Rund 100 000 Menschen sind in dem südamerikanischen Land in der Schnittblumenproduktion beschäftigt, davon 80% Frauen mit Kindern. Kinderarbeit wird toleriert. Oft brauchen die Frauen auch die Mithilfe der Kinder, um die geforderte Tagesleistung zu schaffen.

Aber nicht nur das: "Durch den massiven Pestizideinsatz haben die meisten ArbeiterInnen mit gesundheitlichen Problemen zu kämpfen. Kopfschmerzen, Magenschmerzen, Atemprobleme und motorische Störungen der Hände sind die häufigsten Konsequenzen mit denen die BlumenarbeiterInnen fertig werden müssen", berichtet die 25-jährige ecuadorianische Blumenarbeiterin Rosa Paulina Vilca Chiguano über die Arbeitsbedingungen in nicht zertifizierten Betrieben.
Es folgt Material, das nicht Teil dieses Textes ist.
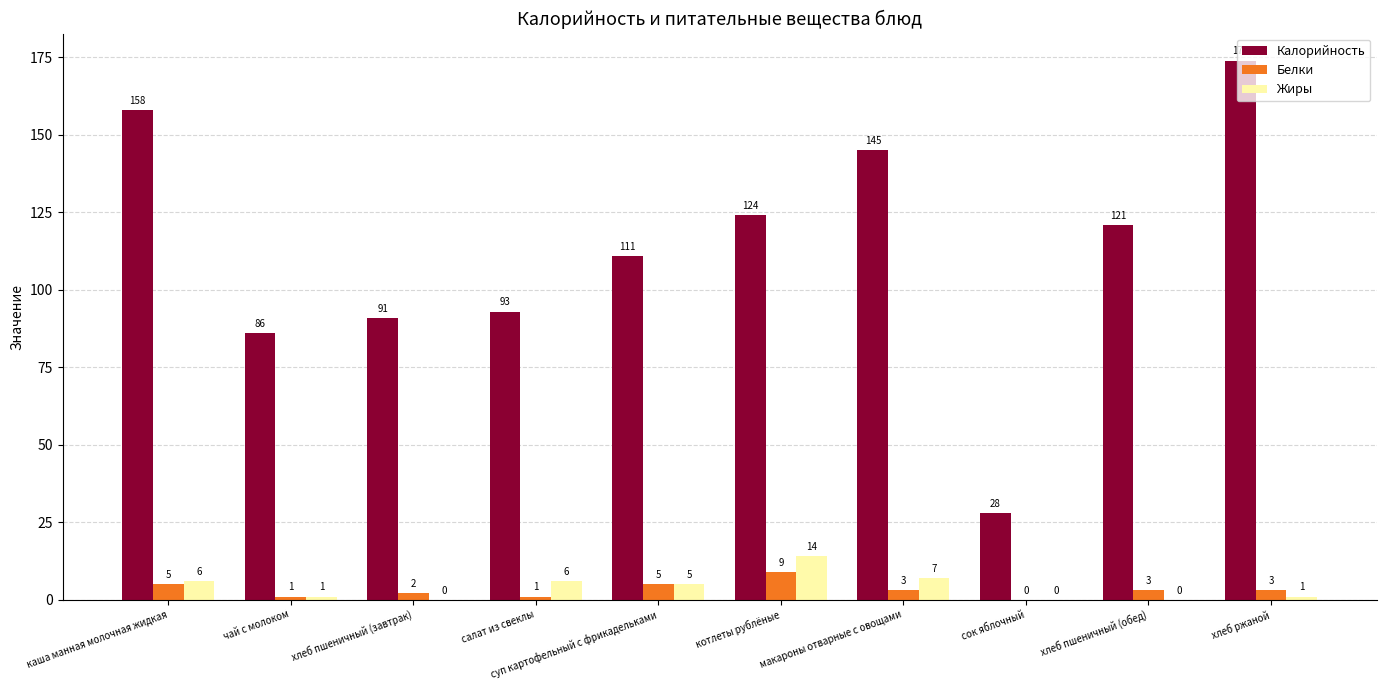

What is the approximate value of Жиры at чай с молоком?

1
Auch in Kenia ist die Situation der meisten BlumenarbeiterInnen prekär. Anfang April 2007 war das Südwind-Aktionsteam in Kenia, um über die Missstände in der Schnittblumenindustrie zu berichten: 13-Stunden-Arbeitstage, gesundheitsschädliche Einsätze von Chemikalien, unbezahlte Überstunden, extrem niedrige Löhne und prekäre Wohnverhältnisse sind die Norm für die BlumenarbeiterInnen.

Achten Sie beim Kauf

Auf FLP (Flower Label Program) zertifizierten Plantagen geht es allerdings besser zu. Um das FLP – Gütesiegel zu bekommen muss eine menschenwürdige und umweltschonende Schnittblumen-Produktion garantiert werden. Durch Fairtrade werden vor allem Kleinbauern durch ein Mindesteinkommen und Prämien unterstützt, die es ihnen erlauben eine menschenwürdige Existenz zu führen.
Unterstützen Sie diese Initiativen beim Blumeneinkauf und greifen Sie am Valentinstag zu zertifizierten Blumen!